Tiba-tiba langkahnya terhenti ketika terlintas nama yang familiar. Tawanya menggelegar ketika ia tahu apa yang dilakukannya.

"Tak bisa memancing ikan tuna, masih ada ikan teri yang bisa aku dapatkan. Ha ha ha" katanya meraih jas yang tersangkut di kursi kerjanya.

Hari sudah menjelang malam. Kendaraan padat merayap tapi tak menyurutkan ambisi Jordan menuju tempat yang dikenalnya. Satu orang yang dikenalnya bisa menjatuhkan Morgan sekaligus tuan besar yaitu Nyonya besar kedua.

Satu tempat dimana tak seorangpun tahu dimana nyonya besar kedua mengumbar nafsu selain tuan besar dan pelayannya. Jalanan kesana sangat terjal. Setiap malam Kamis, nyonya besar kedua selalu disana bersenang-senang menikmati hidupnya.

Jordan sebenarnya tak tahu tetapi mendengar gosip miring yang selalu mampir di telinganya saat di Amerika, tak ada salahnya ia mencoba mencarinya. Ia akan menawarkan sesuatu yang tak bisa ditolak oleh nyonya besar kedua walaupun ingin.

Beberapa kali Jordan terpaksa berhenti mengingat medan jalan yang sulit. Cuaca yang awalnya cerah berubah hujan rintik-rintik membasahi mobilnya menambah sulit mengendarainya.

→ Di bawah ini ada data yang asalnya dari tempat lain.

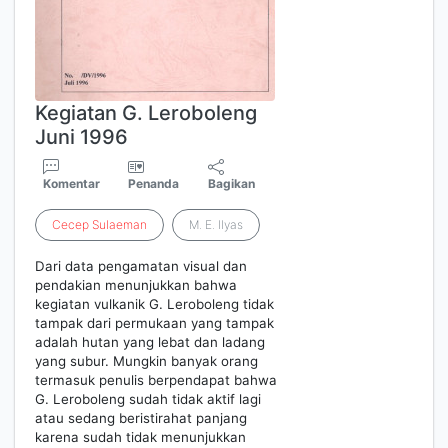
Kegiatan G. Leroboleng
Juni 1996
Komentar
Penanda
Bagikan
Cecep
Sulaeman
M. E. Ilyas
Dari data pengamatan visual dan
pendakian menunjukkan bahwa
kegiatan vulkanik G. Leroboleng tidak
tampak dari permukaan yang tampak
adalah hutan yang lebat dan ladang
yang subur. Mungkin banyak orang
termasuk penulis berpendapat bahwa
G. Leroboleng sudah tidak aktif lagi
atau sedang beristirahat panjang
karena sudah tidak menunjukkan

Petir menyambar di beberapa tempat membuat suasana bertambah mencekam. Jordan sedikit bernafas lega saat melihat rumah megah di atas bukit yang curam. Diparkirkan depan pintu gerbang yang terbuat dari kayu. Ia bergegas keluar mencari tombol bel pintu tapi tak mendapatkan. Di sebelah pintu besar ada pintu kecil, ukurannya sebesar manusia.

Tangannya hendak memukul ketika pintu terbuka perlahan-lahan. Jordan tertegun melihat keindahan pemandangan dihadapan matanya sekaligus takut yang merayapi punggungnya.

"Anda mencari siapa?" tanya sosok di depannya tiba-tiba muncul. Jordan membuka lalu menutup mulutnya. "Siapa?" tanyanya lembut melihat Jordan yang bingung depan pintu. Siluet cantik di depannya ditambahkan petir dan hujan membuat apa yang dipikirkan Jordan menghilang begitu saja.

"Masuklah, diluar dingin" katanya bergeser membiarkan Jordan masuk kedalam rumah megah tersebut mengikuti ayunan langkah wanita di depannya. Kecantikan alami dan goyangan pinggulnya cukup membuat matanya mendelik. Pria dibelakangnya hanya bisa menggelengkan kepalanya. Lagi-lagi nyonya besar kedua berbuat ulah. Banyak korban sebagai pemuas kebutuhan yang paling mendasar tapi tetap saja kembali kepada sosok pelayan yang sudah memberikan anak.